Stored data
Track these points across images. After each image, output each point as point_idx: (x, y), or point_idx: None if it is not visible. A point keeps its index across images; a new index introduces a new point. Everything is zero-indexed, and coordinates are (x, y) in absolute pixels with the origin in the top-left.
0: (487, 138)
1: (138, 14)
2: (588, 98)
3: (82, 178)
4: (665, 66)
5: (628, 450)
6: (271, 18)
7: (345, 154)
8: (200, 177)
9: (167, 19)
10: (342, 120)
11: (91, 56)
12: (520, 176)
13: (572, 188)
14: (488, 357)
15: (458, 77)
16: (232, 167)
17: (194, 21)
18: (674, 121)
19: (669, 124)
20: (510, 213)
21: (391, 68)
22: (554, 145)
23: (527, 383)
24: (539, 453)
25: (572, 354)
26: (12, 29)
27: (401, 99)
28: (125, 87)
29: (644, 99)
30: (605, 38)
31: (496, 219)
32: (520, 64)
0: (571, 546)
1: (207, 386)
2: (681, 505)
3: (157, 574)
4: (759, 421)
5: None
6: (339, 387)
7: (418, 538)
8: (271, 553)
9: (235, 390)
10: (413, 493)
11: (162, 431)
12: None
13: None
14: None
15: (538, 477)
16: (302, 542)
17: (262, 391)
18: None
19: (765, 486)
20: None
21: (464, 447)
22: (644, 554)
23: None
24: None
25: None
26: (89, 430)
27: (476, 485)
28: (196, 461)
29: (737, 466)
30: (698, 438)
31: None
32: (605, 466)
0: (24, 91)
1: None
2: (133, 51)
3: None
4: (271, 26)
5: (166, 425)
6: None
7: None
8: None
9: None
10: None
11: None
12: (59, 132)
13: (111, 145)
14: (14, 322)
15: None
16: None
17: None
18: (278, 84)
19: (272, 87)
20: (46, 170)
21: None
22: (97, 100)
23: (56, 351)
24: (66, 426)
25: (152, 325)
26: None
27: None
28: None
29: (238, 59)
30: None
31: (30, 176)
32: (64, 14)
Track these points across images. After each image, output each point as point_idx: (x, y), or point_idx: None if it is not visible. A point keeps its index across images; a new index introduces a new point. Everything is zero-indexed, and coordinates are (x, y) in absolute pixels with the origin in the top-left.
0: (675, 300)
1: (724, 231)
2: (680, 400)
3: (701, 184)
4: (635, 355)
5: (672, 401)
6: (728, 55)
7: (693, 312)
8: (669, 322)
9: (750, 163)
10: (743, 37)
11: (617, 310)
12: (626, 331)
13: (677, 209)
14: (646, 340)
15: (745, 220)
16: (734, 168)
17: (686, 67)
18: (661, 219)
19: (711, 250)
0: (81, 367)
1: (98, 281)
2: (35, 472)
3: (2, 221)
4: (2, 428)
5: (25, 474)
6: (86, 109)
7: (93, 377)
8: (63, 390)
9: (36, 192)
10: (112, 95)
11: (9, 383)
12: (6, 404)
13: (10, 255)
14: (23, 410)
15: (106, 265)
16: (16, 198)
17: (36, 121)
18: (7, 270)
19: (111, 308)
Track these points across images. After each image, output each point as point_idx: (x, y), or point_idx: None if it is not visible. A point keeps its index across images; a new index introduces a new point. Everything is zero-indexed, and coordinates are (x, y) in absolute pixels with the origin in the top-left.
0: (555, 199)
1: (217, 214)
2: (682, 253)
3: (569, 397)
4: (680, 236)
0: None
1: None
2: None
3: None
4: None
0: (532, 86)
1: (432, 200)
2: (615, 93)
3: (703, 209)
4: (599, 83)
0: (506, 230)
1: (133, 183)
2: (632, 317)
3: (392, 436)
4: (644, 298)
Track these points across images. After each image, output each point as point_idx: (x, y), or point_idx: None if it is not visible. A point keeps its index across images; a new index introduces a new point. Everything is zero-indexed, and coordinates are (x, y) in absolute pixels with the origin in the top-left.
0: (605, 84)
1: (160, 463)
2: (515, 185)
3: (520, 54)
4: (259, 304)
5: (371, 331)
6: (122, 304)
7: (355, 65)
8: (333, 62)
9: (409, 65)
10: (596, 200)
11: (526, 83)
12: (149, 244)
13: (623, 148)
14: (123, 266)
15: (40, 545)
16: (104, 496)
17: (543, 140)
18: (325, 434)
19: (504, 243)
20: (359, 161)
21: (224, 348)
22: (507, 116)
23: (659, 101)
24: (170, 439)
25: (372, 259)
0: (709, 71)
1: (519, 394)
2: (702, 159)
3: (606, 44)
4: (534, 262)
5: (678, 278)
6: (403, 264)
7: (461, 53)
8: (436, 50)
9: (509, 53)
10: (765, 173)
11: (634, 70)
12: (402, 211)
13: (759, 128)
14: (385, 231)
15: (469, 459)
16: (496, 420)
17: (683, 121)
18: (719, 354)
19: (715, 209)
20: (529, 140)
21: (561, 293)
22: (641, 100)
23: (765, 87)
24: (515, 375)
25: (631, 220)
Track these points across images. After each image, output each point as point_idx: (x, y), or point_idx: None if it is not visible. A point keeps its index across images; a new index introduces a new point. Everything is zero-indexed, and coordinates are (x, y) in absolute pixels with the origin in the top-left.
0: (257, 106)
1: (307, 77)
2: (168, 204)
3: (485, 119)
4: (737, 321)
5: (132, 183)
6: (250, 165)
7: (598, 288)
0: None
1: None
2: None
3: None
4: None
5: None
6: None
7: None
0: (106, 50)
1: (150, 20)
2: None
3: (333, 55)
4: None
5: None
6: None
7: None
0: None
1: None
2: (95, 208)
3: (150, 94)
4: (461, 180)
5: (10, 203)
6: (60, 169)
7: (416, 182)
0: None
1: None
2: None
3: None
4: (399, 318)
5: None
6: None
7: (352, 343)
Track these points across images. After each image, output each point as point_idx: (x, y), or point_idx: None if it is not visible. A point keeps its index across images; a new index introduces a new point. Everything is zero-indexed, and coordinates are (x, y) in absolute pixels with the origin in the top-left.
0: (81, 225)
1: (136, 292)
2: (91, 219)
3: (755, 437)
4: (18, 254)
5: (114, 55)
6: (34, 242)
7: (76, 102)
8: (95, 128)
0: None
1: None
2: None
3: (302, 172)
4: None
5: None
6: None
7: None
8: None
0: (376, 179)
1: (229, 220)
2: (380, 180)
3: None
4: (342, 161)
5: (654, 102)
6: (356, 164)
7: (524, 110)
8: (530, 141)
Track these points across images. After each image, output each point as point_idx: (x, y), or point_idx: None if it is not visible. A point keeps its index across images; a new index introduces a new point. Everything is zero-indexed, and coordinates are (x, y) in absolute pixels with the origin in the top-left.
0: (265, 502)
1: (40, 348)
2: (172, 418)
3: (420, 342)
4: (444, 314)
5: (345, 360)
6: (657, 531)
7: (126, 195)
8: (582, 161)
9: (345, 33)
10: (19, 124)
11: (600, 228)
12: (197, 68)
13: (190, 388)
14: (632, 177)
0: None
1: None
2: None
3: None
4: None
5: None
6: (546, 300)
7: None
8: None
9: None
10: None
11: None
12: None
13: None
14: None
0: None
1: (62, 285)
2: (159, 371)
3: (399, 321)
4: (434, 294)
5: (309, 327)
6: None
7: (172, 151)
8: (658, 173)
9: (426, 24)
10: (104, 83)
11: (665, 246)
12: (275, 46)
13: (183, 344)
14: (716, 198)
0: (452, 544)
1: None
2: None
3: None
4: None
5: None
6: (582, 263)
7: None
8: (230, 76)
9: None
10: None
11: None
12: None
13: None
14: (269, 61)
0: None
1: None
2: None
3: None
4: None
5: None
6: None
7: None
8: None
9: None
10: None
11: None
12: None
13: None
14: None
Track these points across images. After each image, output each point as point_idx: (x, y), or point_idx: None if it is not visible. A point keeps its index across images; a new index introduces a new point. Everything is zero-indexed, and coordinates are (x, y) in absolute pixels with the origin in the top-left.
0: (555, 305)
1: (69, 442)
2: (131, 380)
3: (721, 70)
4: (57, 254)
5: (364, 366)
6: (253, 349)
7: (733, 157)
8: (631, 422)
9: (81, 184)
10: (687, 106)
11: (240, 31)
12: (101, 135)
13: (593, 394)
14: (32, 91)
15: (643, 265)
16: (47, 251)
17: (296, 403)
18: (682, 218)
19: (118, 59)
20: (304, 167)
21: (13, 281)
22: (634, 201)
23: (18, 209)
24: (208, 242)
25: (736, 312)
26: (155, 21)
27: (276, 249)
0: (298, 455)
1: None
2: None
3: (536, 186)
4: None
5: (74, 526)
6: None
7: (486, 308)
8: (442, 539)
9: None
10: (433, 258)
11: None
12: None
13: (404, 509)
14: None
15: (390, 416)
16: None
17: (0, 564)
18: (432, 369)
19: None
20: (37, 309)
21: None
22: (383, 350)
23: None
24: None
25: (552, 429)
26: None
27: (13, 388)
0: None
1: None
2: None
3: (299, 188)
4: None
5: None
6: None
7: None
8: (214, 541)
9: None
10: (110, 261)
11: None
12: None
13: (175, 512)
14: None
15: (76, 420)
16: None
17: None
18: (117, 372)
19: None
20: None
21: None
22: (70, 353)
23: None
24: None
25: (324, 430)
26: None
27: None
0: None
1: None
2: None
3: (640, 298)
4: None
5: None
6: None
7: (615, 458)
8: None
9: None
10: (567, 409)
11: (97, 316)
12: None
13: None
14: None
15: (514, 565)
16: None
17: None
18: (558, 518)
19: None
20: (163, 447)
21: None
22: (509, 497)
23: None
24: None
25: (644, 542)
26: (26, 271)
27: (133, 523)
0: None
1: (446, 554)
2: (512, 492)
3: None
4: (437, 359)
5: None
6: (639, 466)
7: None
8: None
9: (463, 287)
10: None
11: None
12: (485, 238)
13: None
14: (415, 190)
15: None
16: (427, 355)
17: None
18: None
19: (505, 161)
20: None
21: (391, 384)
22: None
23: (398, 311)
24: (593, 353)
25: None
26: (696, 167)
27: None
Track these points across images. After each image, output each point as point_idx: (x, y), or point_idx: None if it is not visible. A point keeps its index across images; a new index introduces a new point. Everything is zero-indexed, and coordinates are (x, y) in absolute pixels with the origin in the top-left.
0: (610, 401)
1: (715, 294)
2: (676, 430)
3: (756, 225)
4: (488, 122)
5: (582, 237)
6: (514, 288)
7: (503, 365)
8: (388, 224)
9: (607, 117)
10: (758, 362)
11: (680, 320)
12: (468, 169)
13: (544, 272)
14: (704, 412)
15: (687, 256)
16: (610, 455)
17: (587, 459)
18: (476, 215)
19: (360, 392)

**EXERCISE GOAL**
Reproduce the stretch of the listing above from its first line through the line containing "9: (167, 19)", copying every line unchanged.

**EXERCISE OUTPUT**
Track these points across images. After each image, output each point as point_idx: (x, y), or point_idx: None if it is not visible. A point keeps its index across images; a new index introduces a new point. Everything is zero-indexed, and coordinates are (x, y) in absolute pixels with the origin in the top-left.
0: (487, 138)
1: (138, 14)
2: (588, 98)
3: (82, 178)
4: (665, 66)
5: (628, 450)
6: (271, 18)
7: (345, 154)
8: (200, 177)
9: (167, 19)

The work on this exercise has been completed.